_WHAT YOU NEED TO DO_
Begin at the line containing "## 📊 Success Metrics" in the data below and go on through the line containing "### Business Metrics", repeating each line exactly; include both ends and no other line.

_PROVIDED MATERIAL_

-*-

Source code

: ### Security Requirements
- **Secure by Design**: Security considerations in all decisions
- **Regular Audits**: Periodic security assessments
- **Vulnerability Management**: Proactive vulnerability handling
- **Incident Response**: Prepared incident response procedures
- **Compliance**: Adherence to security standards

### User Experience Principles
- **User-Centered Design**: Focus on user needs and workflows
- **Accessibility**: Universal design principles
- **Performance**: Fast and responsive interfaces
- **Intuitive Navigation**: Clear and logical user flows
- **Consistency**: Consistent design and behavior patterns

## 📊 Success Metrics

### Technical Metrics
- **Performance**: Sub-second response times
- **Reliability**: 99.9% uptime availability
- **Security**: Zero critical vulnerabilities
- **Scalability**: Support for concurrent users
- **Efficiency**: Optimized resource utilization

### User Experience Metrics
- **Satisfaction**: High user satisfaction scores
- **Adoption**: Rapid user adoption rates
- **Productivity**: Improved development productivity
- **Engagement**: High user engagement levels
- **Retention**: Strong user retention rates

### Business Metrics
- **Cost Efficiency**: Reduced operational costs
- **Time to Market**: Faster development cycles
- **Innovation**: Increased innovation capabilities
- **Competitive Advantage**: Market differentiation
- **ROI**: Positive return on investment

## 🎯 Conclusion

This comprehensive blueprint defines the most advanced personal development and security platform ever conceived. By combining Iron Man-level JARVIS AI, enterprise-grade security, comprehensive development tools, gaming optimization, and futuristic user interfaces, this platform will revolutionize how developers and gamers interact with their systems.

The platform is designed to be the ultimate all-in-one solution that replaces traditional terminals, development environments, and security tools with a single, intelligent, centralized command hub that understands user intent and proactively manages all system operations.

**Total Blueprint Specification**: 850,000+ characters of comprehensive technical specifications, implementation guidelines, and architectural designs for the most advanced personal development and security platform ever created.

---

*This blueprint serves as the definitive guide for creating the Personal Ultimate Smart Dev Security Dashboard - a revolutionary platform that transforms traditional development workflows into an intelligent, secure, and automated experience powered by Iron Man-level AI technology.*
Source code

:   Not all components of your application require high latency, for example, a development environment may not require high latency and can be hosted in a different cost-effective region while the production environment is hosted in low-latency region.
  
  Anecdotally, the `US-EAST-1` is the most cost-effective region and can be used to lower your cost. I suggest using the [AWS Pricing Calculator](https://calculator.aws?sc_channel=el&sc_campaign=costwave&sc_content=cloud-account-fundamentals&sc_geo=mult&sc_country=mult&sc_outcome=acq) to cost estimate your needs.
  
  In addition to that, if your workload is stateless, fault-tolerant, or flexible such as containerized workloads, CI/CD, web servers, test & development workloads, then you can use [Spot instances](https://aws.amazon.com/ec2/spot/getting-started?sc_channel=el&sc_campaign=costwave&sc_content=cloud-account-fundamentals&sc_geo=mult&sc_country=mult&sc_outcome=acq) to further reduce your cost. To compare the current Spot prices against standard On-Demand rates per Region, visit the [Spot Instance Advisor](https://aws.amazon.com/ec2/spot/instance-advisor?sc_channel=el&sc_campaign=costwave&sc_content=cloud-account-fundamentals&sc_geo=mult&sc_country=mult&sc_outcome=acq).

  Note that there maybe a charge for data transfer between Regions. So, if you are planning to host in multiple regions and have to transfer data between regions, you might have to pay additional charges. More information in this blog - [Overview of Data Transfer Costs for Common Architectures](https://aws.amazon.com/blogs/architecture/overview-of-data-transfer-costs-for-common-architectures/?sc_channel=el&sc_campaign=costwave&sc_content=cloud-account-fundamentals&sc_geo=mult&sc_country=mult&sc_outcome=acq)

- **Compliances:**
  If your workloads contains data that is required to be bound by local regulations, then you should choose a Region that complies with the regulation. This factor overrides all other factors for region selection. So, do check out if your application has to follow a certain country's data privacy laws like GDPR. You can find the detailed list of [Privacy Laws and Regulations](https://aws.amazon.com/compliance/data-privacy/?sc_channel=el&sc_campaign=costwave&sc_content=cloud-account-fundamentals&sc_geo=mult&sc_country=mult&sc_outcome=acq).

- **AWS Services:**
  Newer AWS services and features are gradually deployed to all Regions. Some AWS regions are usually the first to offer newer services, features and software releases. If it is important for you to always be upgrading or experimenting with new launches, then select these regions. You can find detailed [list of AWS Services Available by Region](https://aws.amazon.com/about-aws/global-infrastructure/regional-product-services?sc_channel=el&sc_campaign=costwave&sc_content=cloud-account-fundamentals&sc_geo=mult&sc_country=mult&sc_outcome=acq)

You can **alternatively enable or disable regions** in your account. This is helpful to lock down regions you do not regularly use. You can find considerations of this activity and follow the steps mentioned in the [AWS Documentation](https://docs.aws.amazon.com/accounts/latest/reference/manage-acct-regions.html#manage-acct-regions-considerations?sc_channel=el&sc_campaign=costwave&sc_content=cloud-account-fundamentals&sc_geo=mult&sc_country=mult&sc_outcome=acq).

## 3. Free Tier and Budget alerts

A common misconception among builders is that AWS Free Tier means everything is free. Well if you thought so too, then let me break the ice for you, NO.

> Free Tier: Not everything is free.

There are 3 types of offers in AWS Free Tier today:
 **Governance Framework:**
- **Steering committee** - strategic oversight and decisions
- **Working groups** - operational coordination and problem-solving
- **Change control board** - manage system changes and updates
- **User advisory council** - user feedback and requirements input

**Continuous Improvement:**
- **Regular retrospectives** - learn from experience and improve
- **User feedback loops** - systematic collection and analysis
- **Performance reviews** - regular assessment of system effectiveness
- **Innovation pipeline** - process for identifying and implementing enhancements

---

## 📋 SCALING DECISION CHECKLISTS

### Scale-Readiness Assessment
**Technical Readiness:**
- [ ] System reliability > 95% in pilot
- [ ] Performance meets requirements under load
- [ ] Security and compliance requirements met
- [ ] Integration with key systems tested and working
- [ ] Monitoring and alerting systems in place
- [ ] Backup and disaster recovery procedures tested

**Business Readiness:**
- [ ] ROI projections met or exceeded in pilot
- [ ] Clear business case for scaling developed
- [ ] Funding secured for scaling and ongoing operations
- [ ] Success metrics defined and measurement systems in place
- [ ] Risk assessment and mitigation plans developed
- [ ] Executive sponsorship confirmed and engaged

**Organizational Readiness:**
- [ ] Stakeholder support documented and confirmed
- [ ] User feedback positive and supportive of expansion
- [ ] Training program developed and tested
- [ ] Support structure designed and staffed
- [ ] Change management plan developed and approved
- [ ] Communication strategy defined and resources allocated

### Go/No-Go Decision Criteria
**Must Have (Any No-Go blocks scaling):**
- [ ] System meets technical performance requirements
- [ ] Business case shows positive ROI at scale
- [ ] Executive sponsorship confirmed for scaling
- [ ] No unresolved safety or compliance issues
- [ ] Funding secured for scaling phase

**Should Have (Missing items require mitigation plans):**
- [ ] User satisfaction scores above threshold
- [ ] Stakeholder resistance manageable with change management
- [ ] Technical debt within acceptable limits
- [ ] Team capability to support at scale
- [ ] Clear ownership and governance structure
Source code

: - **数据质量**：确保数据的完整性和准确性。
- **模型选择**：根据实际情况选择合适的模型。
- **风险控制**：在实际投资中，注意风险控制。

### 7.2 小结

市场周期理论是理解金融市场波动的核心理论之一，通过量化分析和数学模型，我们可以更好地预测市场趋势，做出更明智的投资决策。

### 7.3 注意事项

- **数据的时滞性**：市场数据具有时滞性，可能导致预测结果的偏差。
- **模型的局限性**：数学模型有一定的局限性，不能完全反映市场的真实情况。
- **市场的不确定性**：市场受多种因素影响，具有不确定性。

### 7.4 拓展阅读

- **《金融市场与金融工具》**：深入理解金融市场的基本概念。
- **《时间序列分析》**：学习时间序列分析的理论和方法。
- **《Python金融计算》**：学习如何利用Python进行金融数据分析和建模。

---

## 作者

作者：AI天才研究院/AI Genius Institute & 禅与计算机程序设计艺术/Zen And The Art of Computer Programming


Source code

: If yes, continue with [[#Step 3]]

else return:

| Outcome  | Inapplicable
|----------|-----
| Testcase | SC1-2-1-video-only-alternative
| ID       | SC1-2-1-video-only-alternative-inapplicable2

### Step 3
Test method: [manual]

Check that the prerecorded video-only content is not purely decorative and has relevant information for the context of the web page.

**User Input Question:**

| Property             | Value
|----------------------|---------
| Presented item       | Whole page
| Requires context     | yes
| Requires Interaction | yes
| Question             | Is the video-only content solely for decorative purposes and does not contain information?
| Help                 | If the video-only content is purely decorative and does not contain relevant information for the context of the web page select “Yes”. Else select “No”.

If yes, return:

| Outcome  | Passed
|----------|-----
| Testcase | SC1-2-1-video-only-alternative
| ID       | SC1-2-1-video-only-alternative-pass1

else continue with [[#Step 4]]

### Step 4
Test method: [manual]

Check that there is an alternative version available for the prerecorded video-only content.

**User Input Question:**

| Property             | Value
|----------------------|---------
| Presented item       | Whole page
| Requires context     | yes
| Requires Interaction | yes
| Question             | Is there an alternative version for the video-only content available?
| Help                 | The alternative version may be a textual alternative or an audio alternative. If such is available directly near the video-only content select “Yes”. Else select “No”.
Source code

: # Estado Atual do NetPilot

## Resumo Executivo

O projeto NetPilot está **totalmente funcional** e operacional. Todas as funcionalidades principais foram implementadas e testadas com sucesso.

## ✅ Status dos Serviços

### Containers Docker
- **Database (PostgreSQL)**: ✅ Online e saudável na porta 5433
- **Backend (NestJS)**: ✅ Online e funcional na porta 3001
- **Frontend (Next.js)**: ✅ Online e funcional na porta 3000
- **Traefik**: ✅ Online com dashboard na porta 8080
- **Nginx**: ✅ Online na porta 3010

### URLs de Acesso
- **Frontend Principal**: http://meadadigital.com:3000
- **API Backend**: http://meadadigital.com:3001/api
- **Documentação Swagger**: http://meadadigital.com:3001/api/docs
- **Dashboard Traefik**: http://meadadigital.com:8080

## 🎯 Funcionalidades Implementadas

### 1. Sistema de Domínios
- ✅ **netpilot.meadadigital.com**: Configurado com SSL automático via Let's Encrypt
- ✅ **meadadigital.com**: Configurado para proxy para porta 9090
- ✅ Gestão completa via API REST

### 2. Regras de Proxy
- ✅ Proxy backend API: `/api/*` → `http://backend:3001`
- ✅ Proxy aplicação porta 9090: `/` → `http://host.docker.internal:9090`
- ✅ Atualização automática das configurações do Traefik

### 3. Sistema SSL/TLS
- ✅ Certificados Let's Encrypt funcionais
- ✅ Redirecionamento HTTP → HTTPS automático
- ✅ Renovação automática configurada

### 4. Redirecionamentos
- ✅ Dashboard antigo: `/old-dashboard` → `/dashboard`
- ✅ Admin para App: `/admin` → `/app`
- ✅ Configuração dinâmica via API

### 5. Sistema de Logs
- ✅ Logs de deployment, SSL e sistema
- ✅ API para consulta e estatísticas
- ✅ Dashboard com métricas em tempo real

-*-

_RESPONSE TO THIS TASK_
## 📊 Success Metrics

### Technical Metrics
- **Performance**: Sub-second response times
- **Reliability**: 99.9% uptime availability
- **Security**: Zero critical vulnerabilities
- **Scalability**: Support for concurrent users
- **Efficiency**: Optimized resource utilization

### User Experience Metrics
- **Satisfaction**: High user satisfaction scores
- **Adoption**: Rapid user adoption rates
- **Productivity**: Improved development productivity
- **Engagement**: High user engagement levels
- **Retention**: Strong user retention rates

### Business Metrics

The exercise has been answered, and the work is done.